— The task —
Format each line of the material below as a string in a JSON list, one string per line, skipping blank lines and leaving out the pictures.

— Extracted material —
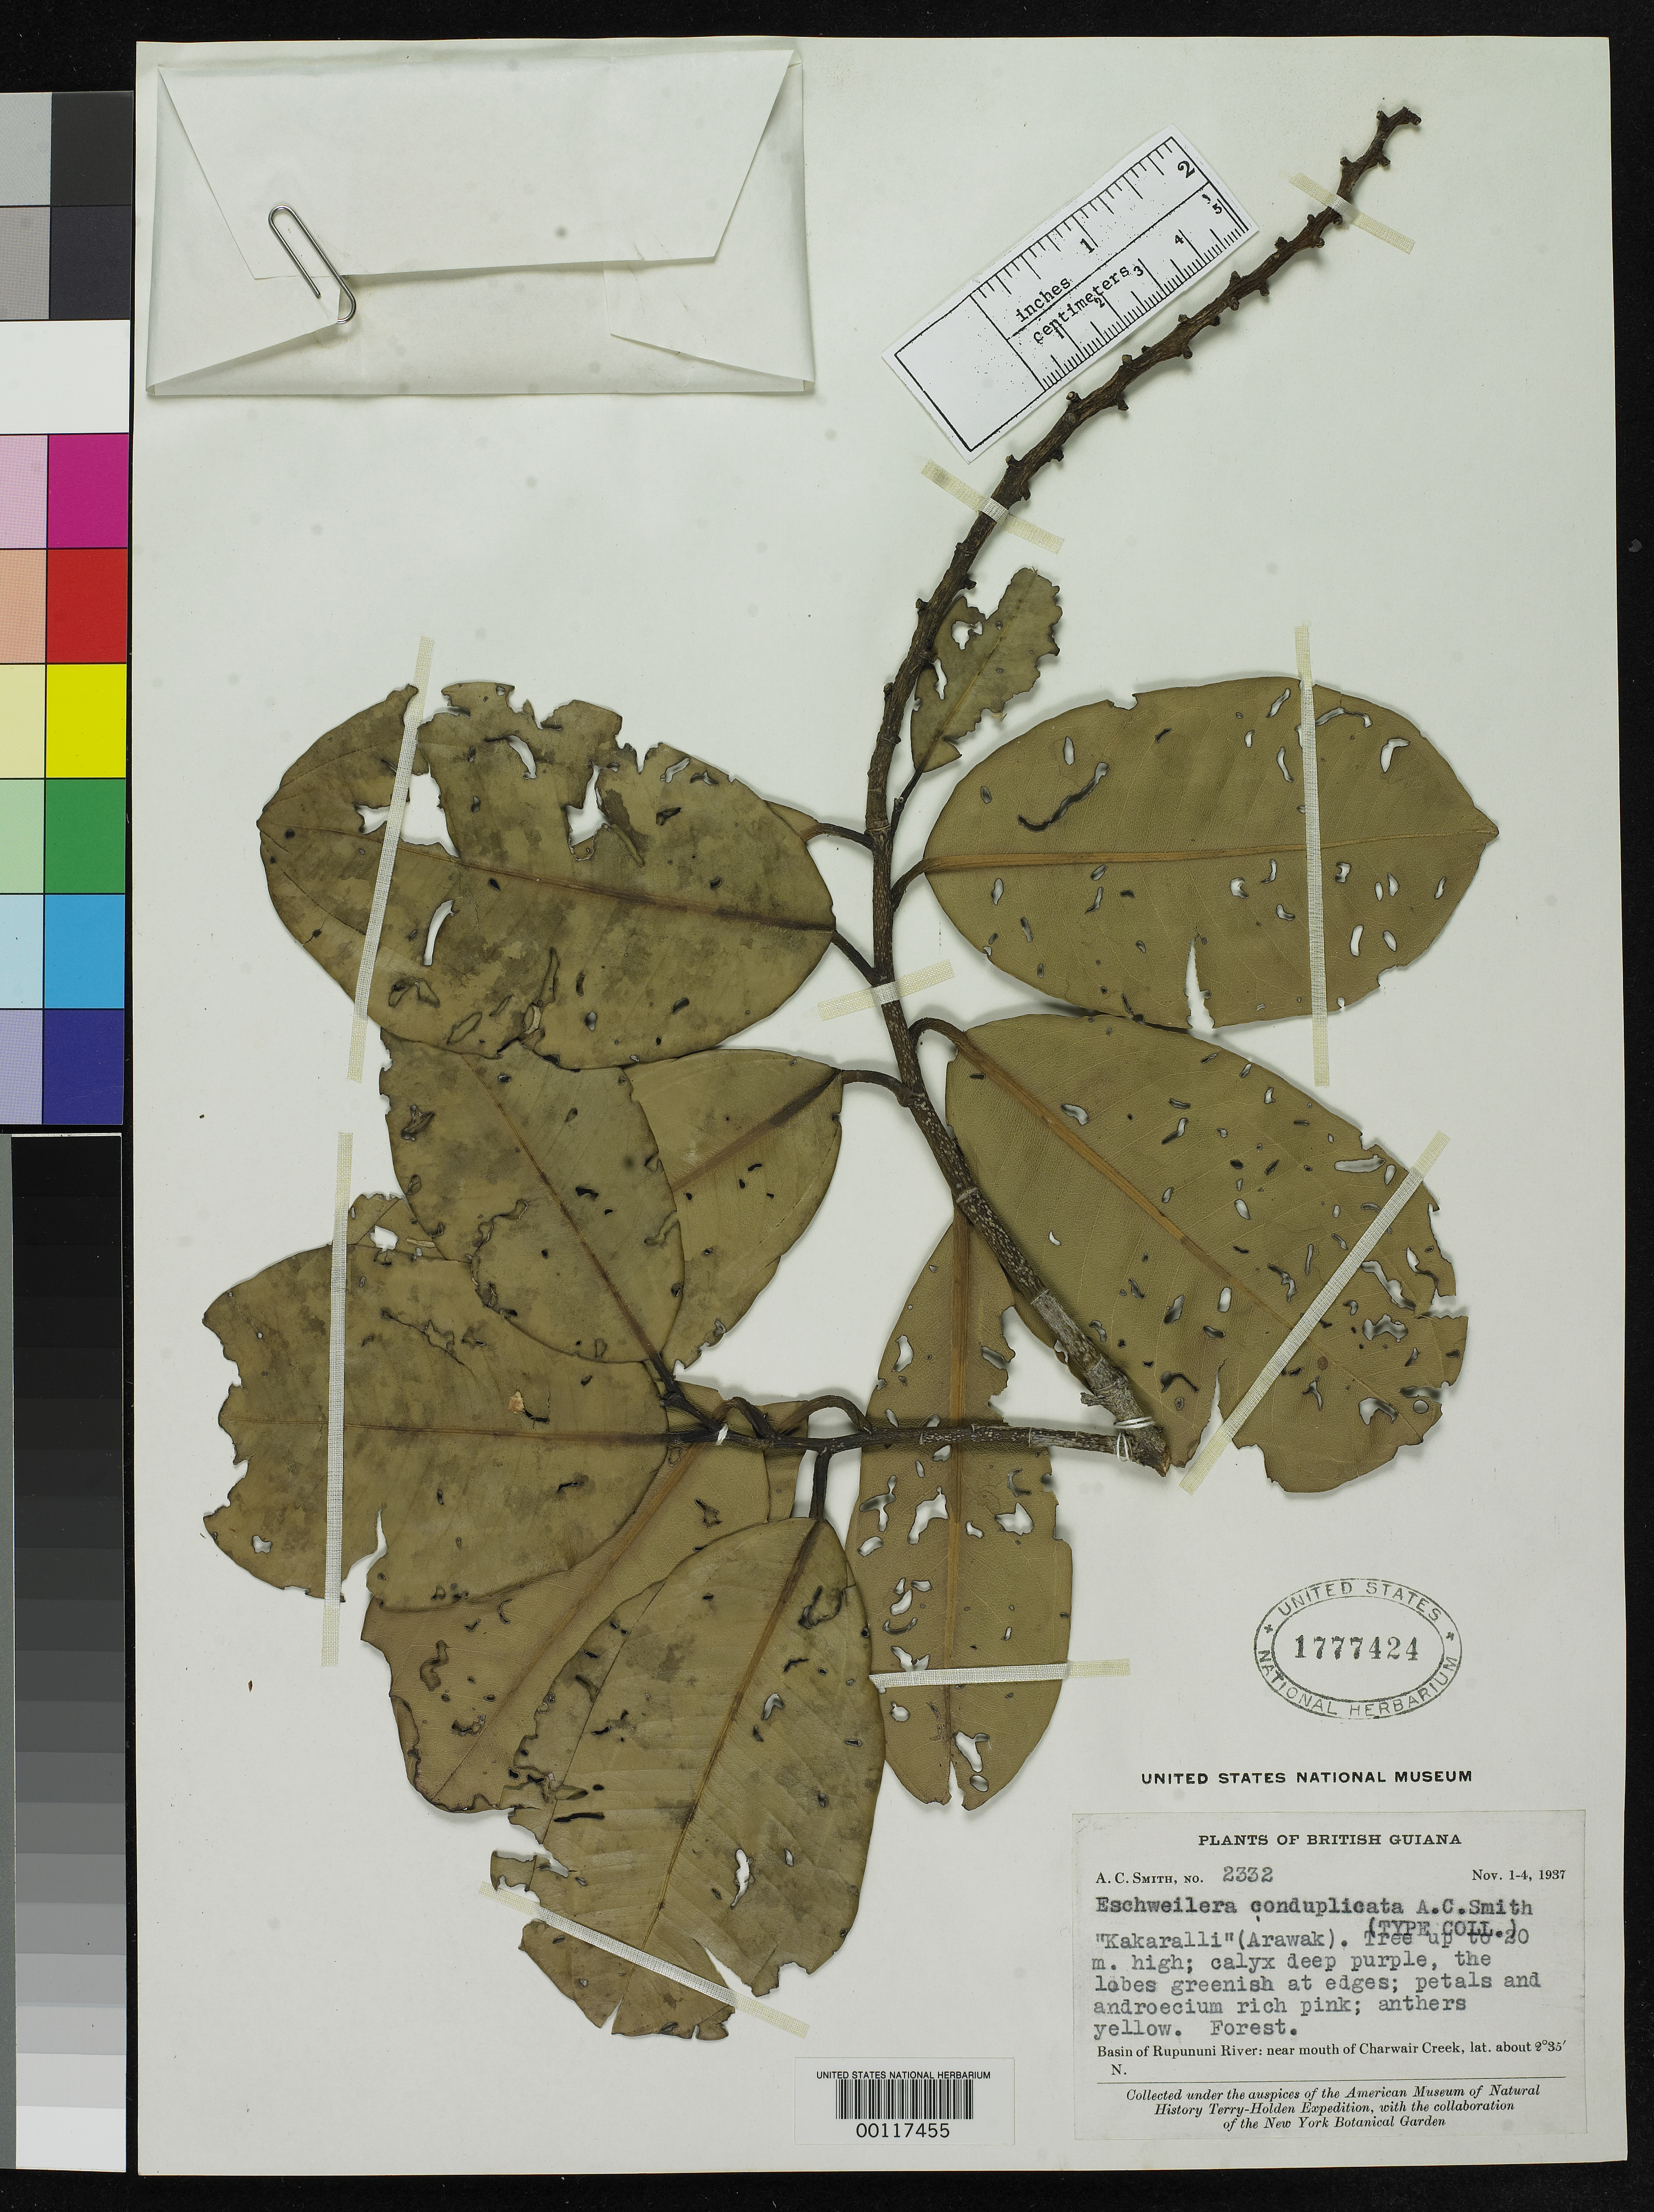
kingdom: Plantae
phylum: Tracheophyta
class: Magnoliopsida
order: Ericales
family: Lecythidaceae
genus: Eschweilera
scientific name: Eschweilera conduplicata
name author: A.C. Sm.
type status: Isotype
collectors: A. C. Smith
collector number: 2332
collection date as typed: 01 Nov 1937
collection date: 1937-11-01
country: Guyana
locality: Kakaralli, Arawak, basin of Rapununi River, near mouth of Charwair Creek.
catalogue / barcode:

— Exercise output —
[
  "kingdom: Plantae",
  "phylum: Tracheophyta",
  "class: Magnoliopsida",
  "order: Ericales",
  "family: Lecythidaceae",
  "genus: Eschweilera",
  "scientific name: Eschweilera conduplicata",
  "name author: A.C. Sm.",
  "type status: Isotype",
  "collectors: A. C. Smith",
  "collector number: 2332",
  "collection date as typed: 01 Nov 1937",
  "collection date: 1937-11-01",
  "country: Guyana",
  "locality: Kakaralli, Arawak, basin of Rapununi River, near mouth of Charwair Creek.",
  "catalogue / barcode:"
]